Oakman: And if we have learned anything we have learned the lengths people will lie to themselves and others to protect their white privilege. Well, to protect their newfound white privilege they would be obliged to step up in solidarity with us to do the same—probably even against their own people who refuse to participate in our program.

Conyers XVI: Good god!

Duke-Cruz: Stop trying to hijack God as your argument! Preposterous: black people turning white!

Oakman: We have proof! Look at Clarence Thomas or Ben Carson. I imagine how much more easily we can make more of them if their skins really were white.

Chauchesqueue: But they aren’t white.

Oakman: What are they then? Conyers doesn’t even admit black republicans into the so-called non-partisan black causcus. They might as well be white already.

Conyers XVI: Good god!

Duke-Cruz: Jesus Christ, stop using God as a defense.

Jesus Christ: It doesn’t bother me, he’s talking the name in vain.

Duke-Cruz: All right.

Shmoe: I am confused. They’d be white black people or white latinos. What do we do then?

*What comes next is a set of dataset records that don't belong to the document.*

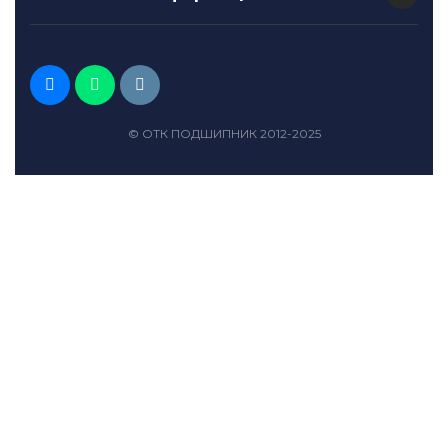
© ОТК ПОДШИПНИК 2012-2025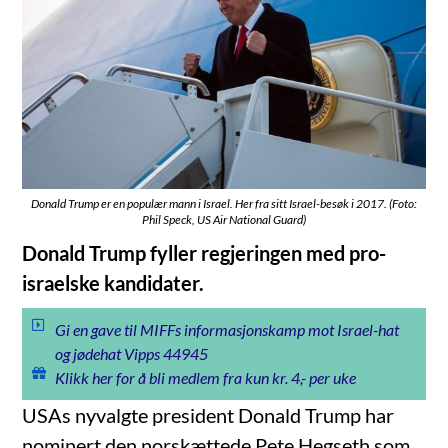
Donald Trump er en populær mann i Israel. Her fra sitt Israel-besøk i 2017. (Foto:
Phil Speck, US Air National Guard)
Donald Trump fyller regjeringen med pro-
israelske kandidater.
Gi en gave til MIFFs informasjonskamp mot Israel-hat
og jødehat Vipps 44945
Klikk her for å bli medlem fra kun kr. 4,- per uke
USAs nyvalgte president Donald Trump har
nominert den norskættede Pete Hegseth som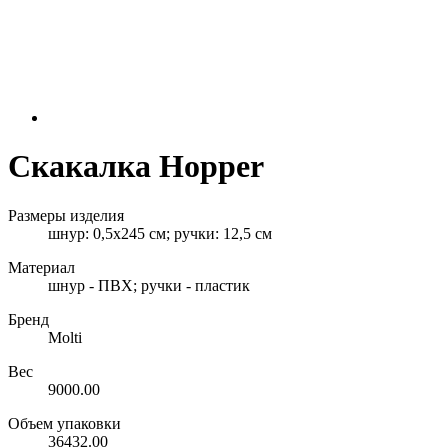
Скакалка Hopper
Размеры изделия
шнур: 0,5х245 см; ручки: 12,5 см
Материал
шнур - ПВХ; ручки - пластик
Бренд
Molti
Вес
9000.00
Объем упаковки
36432.00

Oakman: If there’s any problem it will right itself out in a generation: the long range effects are perfectly clear.

Duke-Cruz: Then we’d have to have some system of registration to track them for the first generation—you know keep an eye on them. We could put them automatically on the sexual predators list and no fly zones, etc. Oh, I have it, let them wear a black triangle on their coats.

Schmoe: And the latinos can wear brown ones.

Duke-Cruz: That's discrimination. 

Shmoe: Then have them wear triangles the color of their original sin--I mean skin.

Duke-Cruz: That's an even worse idea we won't be able to tell anyone apart. Just make it brown, that's what most of them are anyway despite what they say.

Chauchesqueue: We have agreement?--Oh no, no no, what was I thinking? This can’t work! Cruz-Duke! This is just white washing the problem—literally whitewashing. If I may say, what I like, is this legal precedence—LEGAL precedence—of the concentration camps. 

Shmoe: But, consider the expense? 

Duke-Cruz: Now gentlemen, let’s compromise. Work camps, clinics, they’d both be expensive. We could give them government guaranteed loans that would automatically garnish from the wages. They could finance their own camps or their own clinics whichever way we go.

Conyers XVI: Good god! Whichever way—it’s already a choice between the two? Let’s drop the hole matter.

Shmoe: You see! This is a democratic power grab pure and simple. So I would like to introduce the amendment. I’ll make it a friendly amendment to Oakmnan’s proposal with a budgetary tie in. 

Duke-Cruz: Then, depending on which way this vote goes, we can buy stocks in the supporting company.

Oakman: Oh wow, I never even thought of that one.

Shmoe: Why you are a Democrat and we are in charge. I’ll even support the Democrat’s who cross over to vote with us to get them lobbying jobs before they get lynched in their hometowns.

Conyers XVI: You are the one’s doing the lynching, Sir!

Shmoe: If we do away with black people then who lynches who is a mere academic issue.

Oakman: I do object as well. I mean, Do I still get credit for passing the law if the amendment is accepted?

Shmoe: We’ll see Oakman. And Conyers, lobbying is not that bad once you try it. Trust me the hours are better … so is the food.

Agnus Merkle: There is no problem with immigrants why are we even debating this?!

Duke-Cruz: Congresswoman Merkle? Get her out of here! Jesus, who let her in anyway. This is a men’s committee. It is so difficult being a leader in these conditions. John, let me ask you a question, which would you prefer? Death camps or becoming white?

Oakman: You could get a sun tan after the operation. I don’t have a problem with that.

Chauchesqueue: Wouldn’t bother me either.

Conyers XVI: My leader, I suppose better red than dead.

Duke-Cruz: Thank you, common sense prevails. Next, item—oh it’s irrelevant now, putting prisoners in coal mines. I guess we can go home, our work is done.